Ask HN: Sarcasm at Workplace - tablet

What do you think about sarcasm at work? Is it destructive? Or maybe it boosts creativity? What do you think?
======
edwhitesell
As with outside the workplace, I think it depends on the people involved. I've
worked with a number of people who don't get sarcasm, or choose not to in the
workplace. I've seen sarcasm have a non-positive impact with those people.

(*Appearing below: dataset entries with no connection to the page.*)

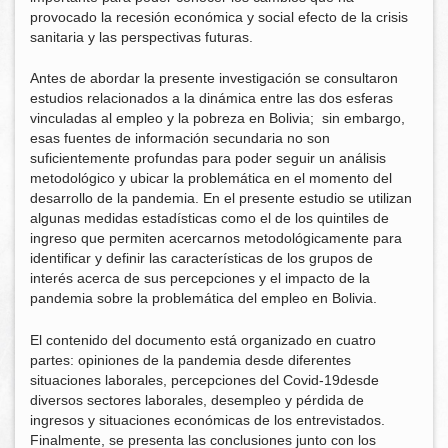
provocado la recesión económica y social efecto de la crisis
sanitaria y las perspectivas futuras.
Antes de abordar la presente investigación se consultaron
estudios relacionados a la dinámica entre las dos esferas
vinculadas al empleo y la pobreza en Bolivia; sin embargo,
esas fuentes de información secundaria no son
suficientemente profundas para poder seguir un análisis
metodológico y ubicar la problemática en el momento del
desarrollo de la pandemia. En el presente estudio se utilizan
algunas medidas estadísticas como el de los quintiles de
ingreso que permiten acercarnos metodológicamente para
identificar y definir las características de los grupos de
interés acerca de sus percepciones y el impacto de la
pandemia sobre la problemática del empleo en Bolivia.
El contenido del documento está organizado en cuatro
partes: opiniones de la pandemia desde diferentes
situaciones laborales, percepciones del Covid-19desde
diversos sectores laborales, desempleo y pérdida de
ingresos y situaciones económicas de los entrevistados.
Finalmente, se presenta las conclusiones junto con los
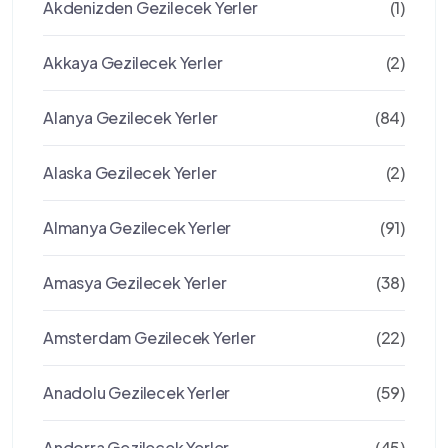
Akdenizden Gezilecek Yerler
(1)
Akkaya Gezilecek Yerler
(2)
Alanya Gezilecek Yerler
(84)
Alaska Gezilecek Yerler
(2)
Almanya Gezilecek Yerler
(91)
Amasya Gezilecek Yerler
(38)
Amsterdam Gezilecek Yerler
(22)
Anadolu Gezilecek Yerler
(59)
Andorra Gezilecek Yerler
(45)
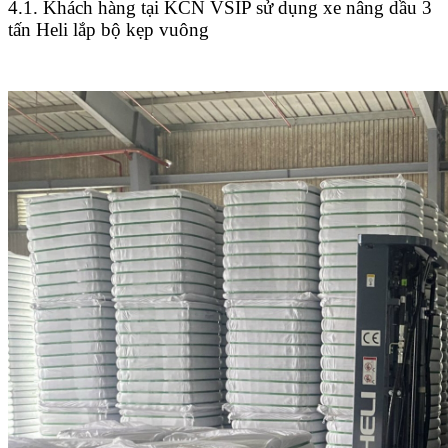
4.1. Khách hàng tại KCN VSIP sử dụng xe nâng dầu 3
tấn Heli lắp bộ kẹp vuông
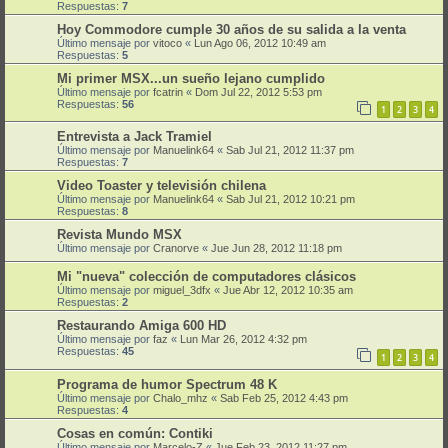
Respuestas:
7
Hoy Commodore cumple 30 años de su salida a la venta
Último mensaje por
vitoco
«
Lun Ago 06, 2012 10:49 am
Respuestas:
5
Mi primer MSX...un sueño lejano cumplido
Último mensaje por
fcatrin
«
Dom Jul 22, 2012 5:53 pm
Respuestas:
56
1
2
3
4
Entrevista a Jack Tramiel
Último mensaje por
Manuelink64
«
Sab Jul 21, 2012 11:37 pm
Respuestas:
7
Video Toaster y televisión chilena
Último mensaje por
Manuelink64
«
Sab Jul 21, 2012 10:21 pm
Respuestas:
8
Revista Mundo MSX
Último mensaje por
Cranorve
«
Jue Jun 28, 2012 11:18 pm
Mi "nueva" colección de computadores clásicos
Último mensaje por
miguel_3dfx
«
Jue Abr 12, 2012 10:35 am
Respuestas:
2
Restaurando Amiga 600 HD
Último mensaje por
faz
«
Lun Mar 26, 2012 4:32 pm
Respuestas:
45
1
2
3
4
Programa de humor Spectrum 48 K
Último mensaje por
Chalo_mhz
«
Sab Feb 25, 2012 4:43 pm
Respuestas:
4
Cosas en común: Contiki
Último mensaje por
Marcelo-Z
«
Jue Feb 23, 2012 11:27 pm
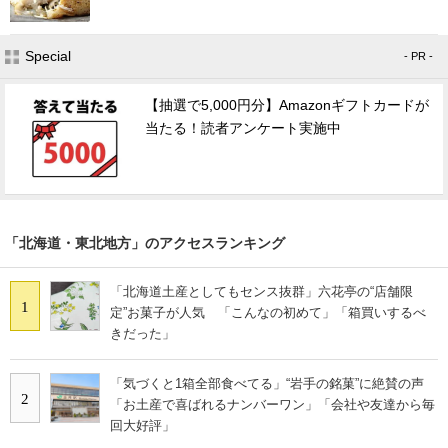
Special
- PR -
【抽選で5,000円分】Amazonギフトカードが
当たる！読者アンケート実施中
「北海道・東北地方」のアクセスランキング
「北海道土産としてもセンス抜群」六花亭の“店舗限
1
定”お菓子が人気 「こんなの初めて」「箱買いするべ
きだった」
「気づくと1箱全部食べてる」“岩手の銘菓”に絶賛の声
2
「お土産で喜ばれるナンバーワン」「会社や友達から毎
回大好評」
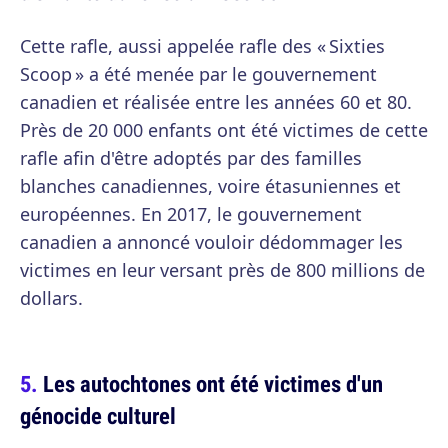
Cette rafle, aussi appelée rafle des « Sixties
Scoop » a été menée par le gouvernement
canadien et réalisée entre les années 60 et 80.
Près de 20 000 enfants ont été victimes de cette
rafle afin d'être adoptés par des familles
blanches canadiennes, voire étasuniennes et
européennes. En 2017, le gouvernement
canadien a annoncé vouloir dédommager les
victimes en leur versant près de 800 millions de
dollars.
Les autochtones ont été victimes d'un
génocide culturel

However, interactions with my boss at my last employer ranged from sarcastic
to very dry (he probably has the most dry sense of humor of anyone I've ever
met). So that wildly swinging range of humor led to a fun workplace where we
were very productive.

It's definitely not for everyone.

------
dmfdmf
Sarcasm in general is a destructive act and a type of passive aggressive
behavior. It generally arises when a person is unable or unwilling to overtly
express opposition or disagreement, so it comes up in the work environment
because of the inherent unequal power relation of a supervisor/manager vs
employee (at whatever level).

Mild or occasional use of sarcasm (even outside of the workplace) does not
necessarily signal a pathological environment. It can be used as a means to
express opposition without threatening the superior's authority and/or risking
one's job or power in the organization. However, if taken to the extreme or
used chronically it indicates disrespect for the superior or feelings of
powerlessness in the employee (which feelings may be unfounded or improper).

Not sure about its relation to creativity but overly sarcastic work
environments, I found, tend to stifle creativity but that is usually a
consequence of bad management not anything particular to sarcasm, i.e. sarcasm
can be a symptom of a toxic work environment.